Convert the lines below into a JSON list of strings with one string per line, omitting blank lines and the pictures.

[Figure understanding tasks]
[Start of Attachment]

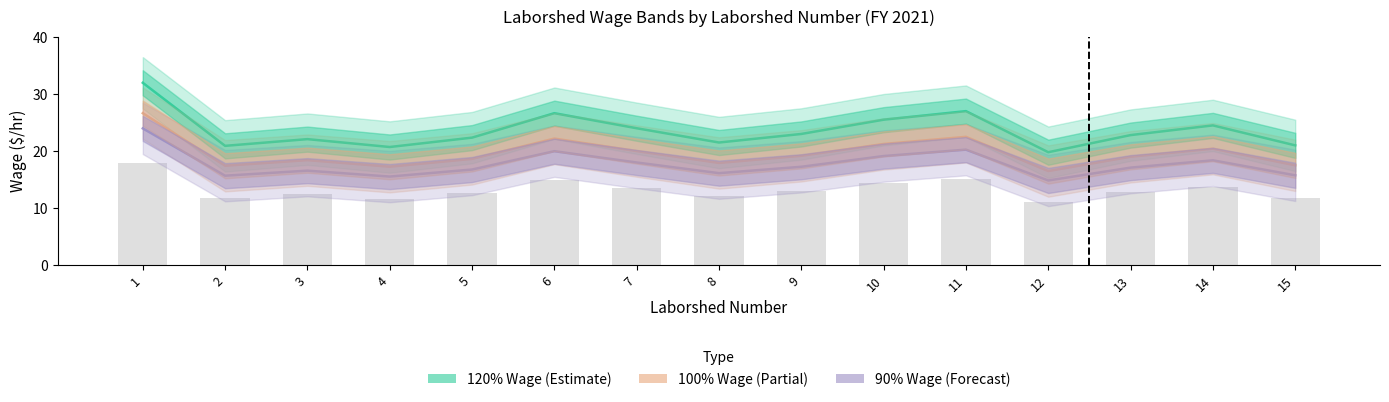

Does the chart contain stacked bars?

No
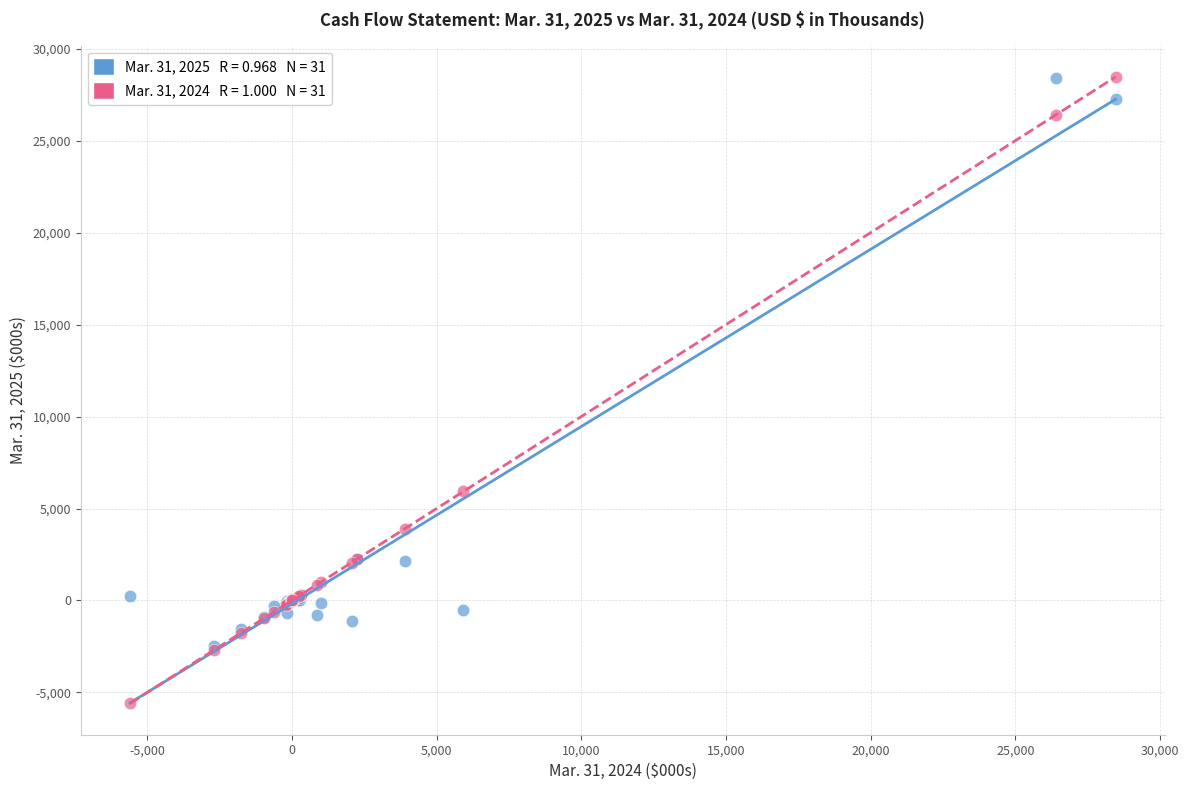

Across all series, what Y value is closest to 11433?

5928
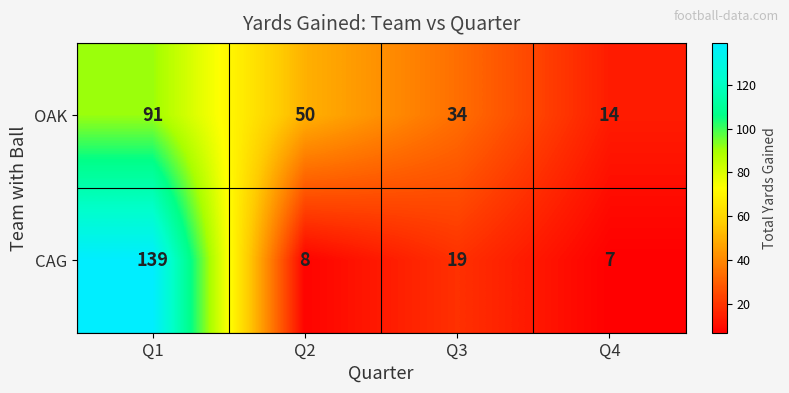

What is the minimum value shown in the chart?

7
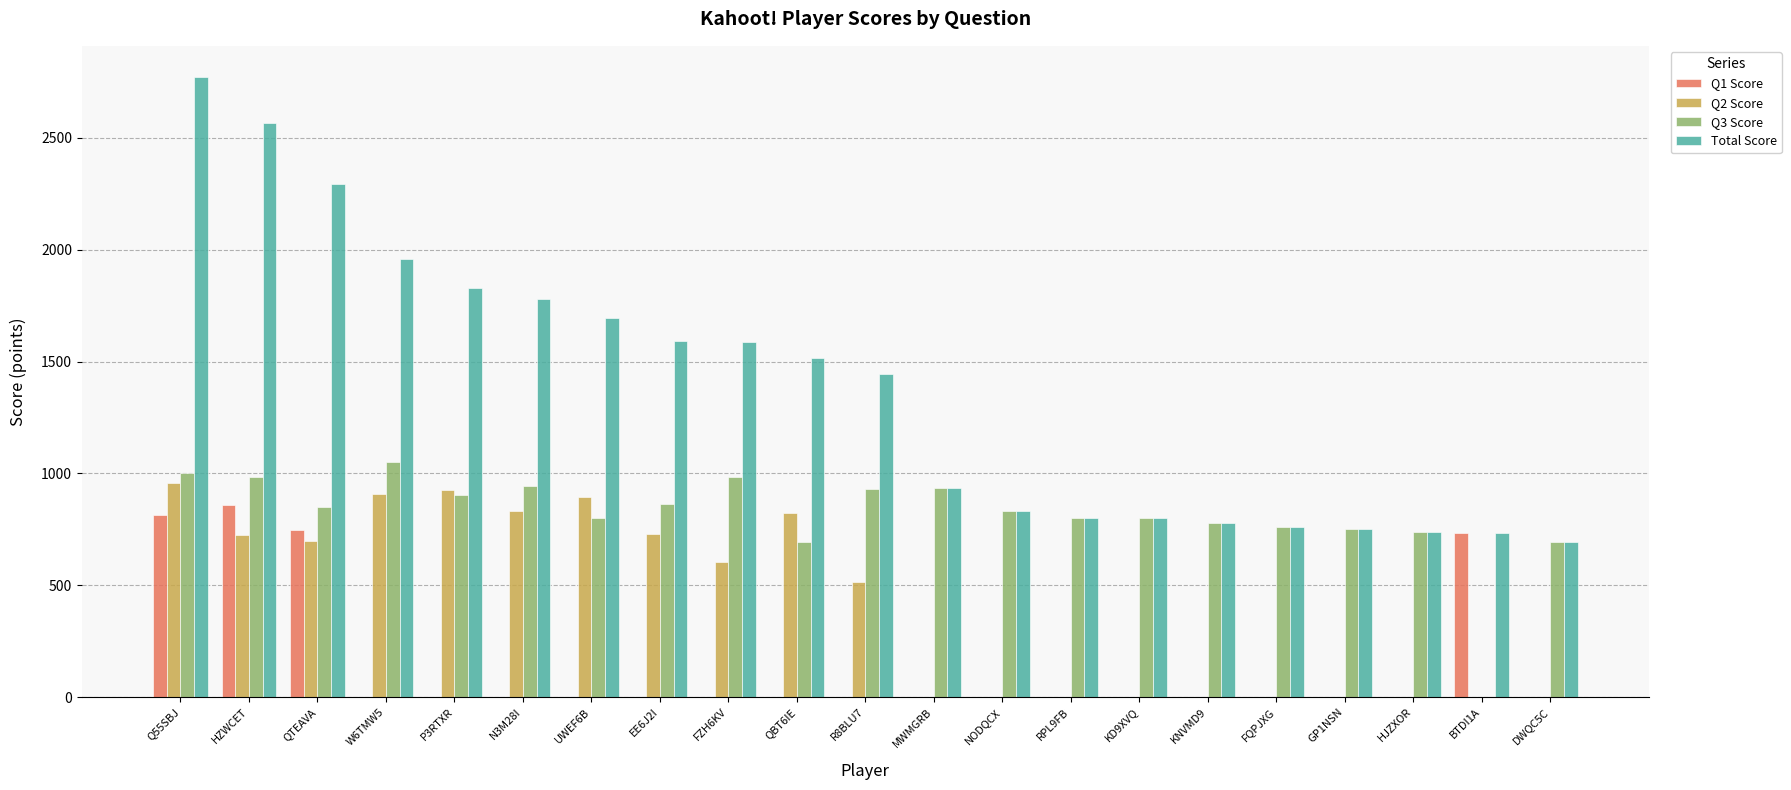

What is the sum of all Total Score values?

28857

[End of Attachment]

_Result of this task_
[
  "Does the chart contain stacked bars?",
  "No",
  "Across all series, what Y value is closest to 11433?",
  "5928",
  "What is the minimum value shown in the chart?",
  "7",
  "What is the sum of all Total Score values?",
  "28857"
]